Copy out the lines below word for word, leaving out the pictures.

BEGIN Supplied material

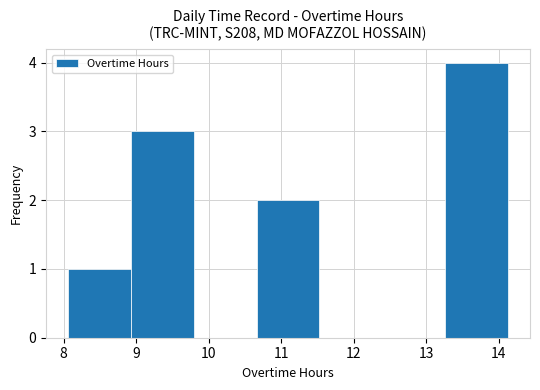

Reading left to right, list every bar in this chart as the range it spans on the x-axis followed by its height. Neither the bar edges nor the heights are printed on the chart, so give them approximately, as read against the axes.

8.1 to 8.9: 1
8.9 to 9.8: 3
9.8 to 10.7: 0
10.7 to 11.5: 2
11.5 to 12.4: 0
12.4 to 13.3: 0
13.3 to 14.1: 4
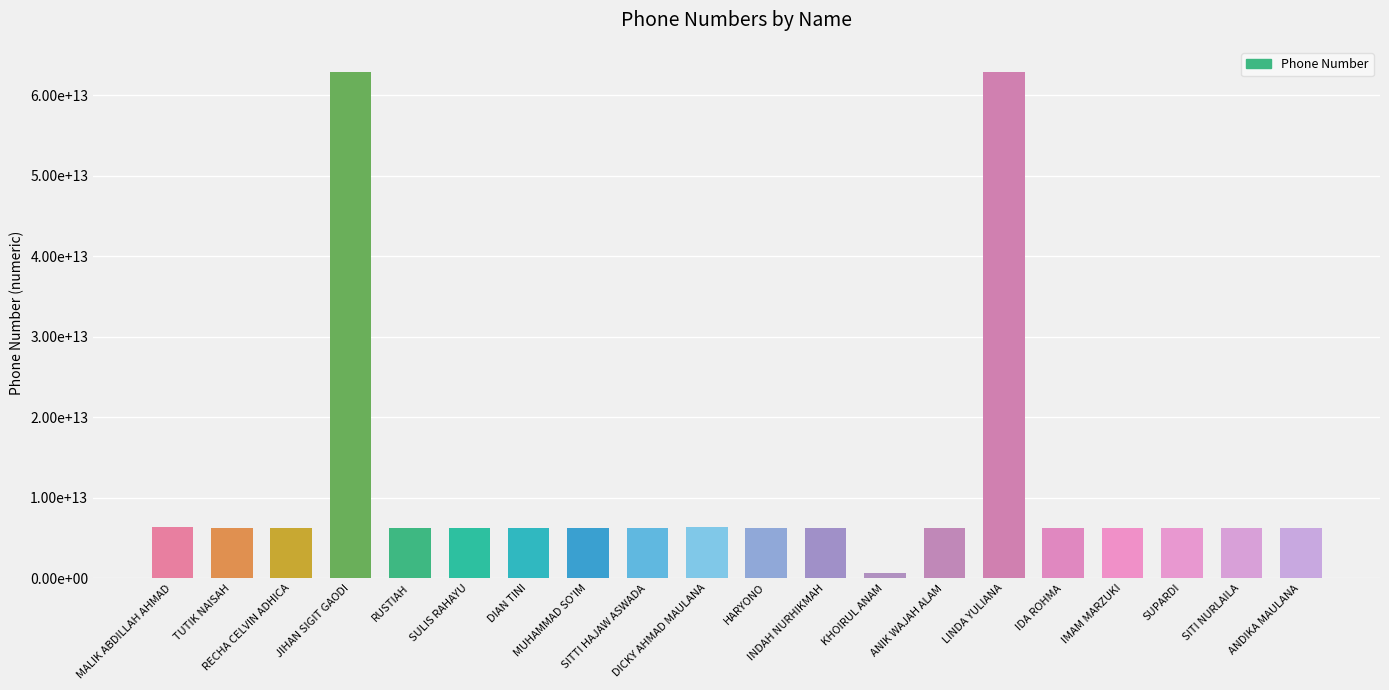

Which category has the lowest value across all series?

KHOIRUL ANAM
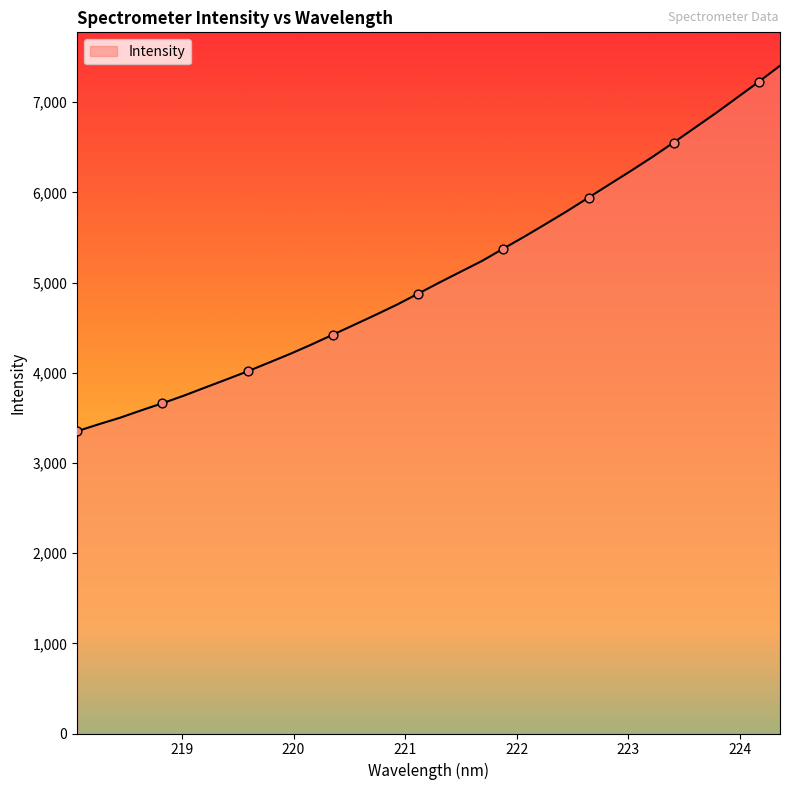

What is the maximum value shown in the chart?

7405.2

END Supplied material

Result of the exercise:
Reading left to right, list every bar in this chart as the range it spans on the x-axis followed by its height. Neither the bar edges nor the heights are printed on the chart, so give them approximately, as read against the axes.

8.1 to 8.9: 1
8.9 to 9.8: 3
9.8 to 10.7: 0
10.7 to 11.5: 2
11.5 to 12.4: 0
12.4 to 13.3: 0
13.3 to 14.1: 4

Which category has the lowest value across all series?

KHOIRUL ANAM

What is the maximum value shown in the chart?

7405.2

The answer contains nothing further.